The fourth exception was to the rejection of the defendant’s book of entries, offered in evidence by himself. This book contained an account kept by the defendant of the number of days the plaintiffs worked for him. Very little need be said on this point. There was not even a plausible pretence for this evidence. It was not the defendant’s business to keep an account for the plaintiffs.. He might do it for his own satisfaction, but not for the purpose of fabricating evidence for himself. .The reason for admitting the original book of entries of a man who keeps an account of goods sold by himself, or work done by him, in the usual course of his business, is founded on a principle altogether different.
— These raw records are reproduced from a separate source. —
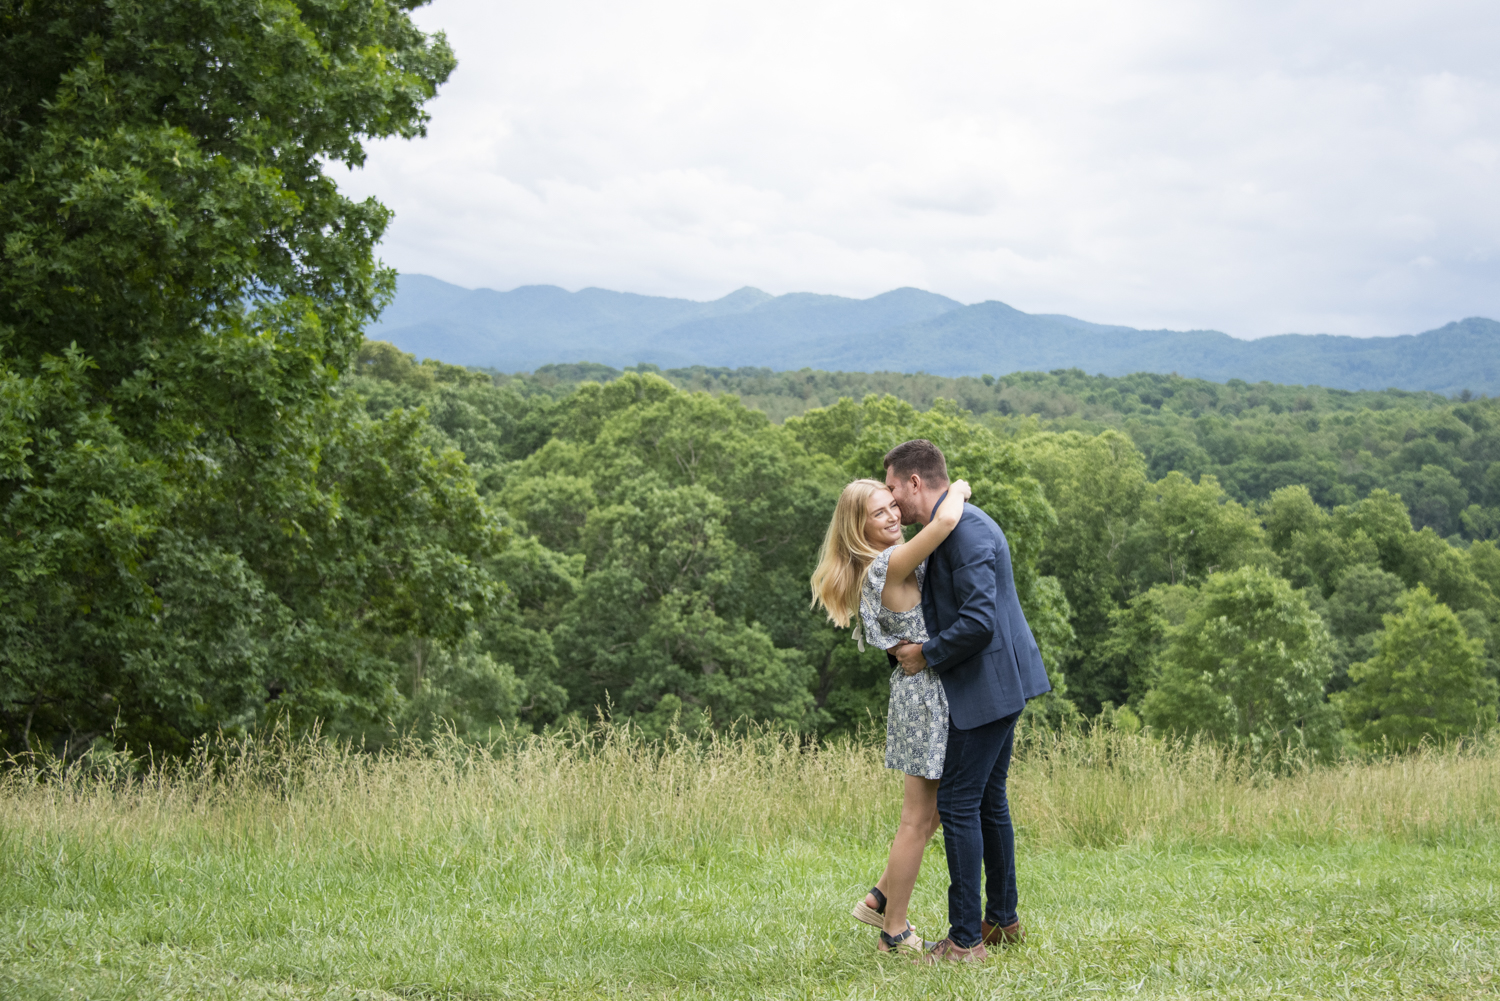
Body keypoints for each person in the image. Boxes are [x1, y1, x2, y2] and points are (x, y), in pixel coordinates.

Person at [883, 439, 1052, 964]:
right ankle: (1003, 920)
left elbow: (978, 622)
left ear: (915, 482)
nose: (892, 503)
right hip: (998, 682)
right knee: (987, 800)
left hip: (987, 684)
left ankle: (965, 940)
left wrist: (924, 655)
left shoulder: (968, 532)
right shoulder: (952, 525)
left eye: (892, 489)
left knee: (957, 803)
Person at [809, 475, 973, 955]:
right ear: (858, 527)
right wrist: (958, 487)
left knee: (936, 810)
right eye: (879, 513)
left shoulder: (876, 564)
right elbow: (944, 519)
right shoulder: (885, 564)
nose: (894, 515)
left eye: (892, 507)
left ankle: (881, 896)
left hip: (919, 691)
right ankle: (894, 932)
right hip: (922, 696)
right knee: (917, 820)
I am of opinion that the evidence was properly rejected.
The fifth and sixth bills of exceptions have nothing in them, and I understood were abandoned on the argument. The evidence offered by the defendant, and mentioned in those two bills, was not relevant. It was of no importance to the issues on trial, what *412was the value of Wilmington and Brandywine batik notes, or whether the plaintiffs paid to other persons notes of the Centre and Juniata banks for a debt which they owed, or what was the value of such notes.
I have now gone through all the exceptions. The first only has been supported. In all other respects the decision of the Court of Common Pleas was correct. For the error in the first bill of exceptions, the judgment should be reversed, and a venire de novo awarded.
Judgment reversed, and a venire facias de novo awarded.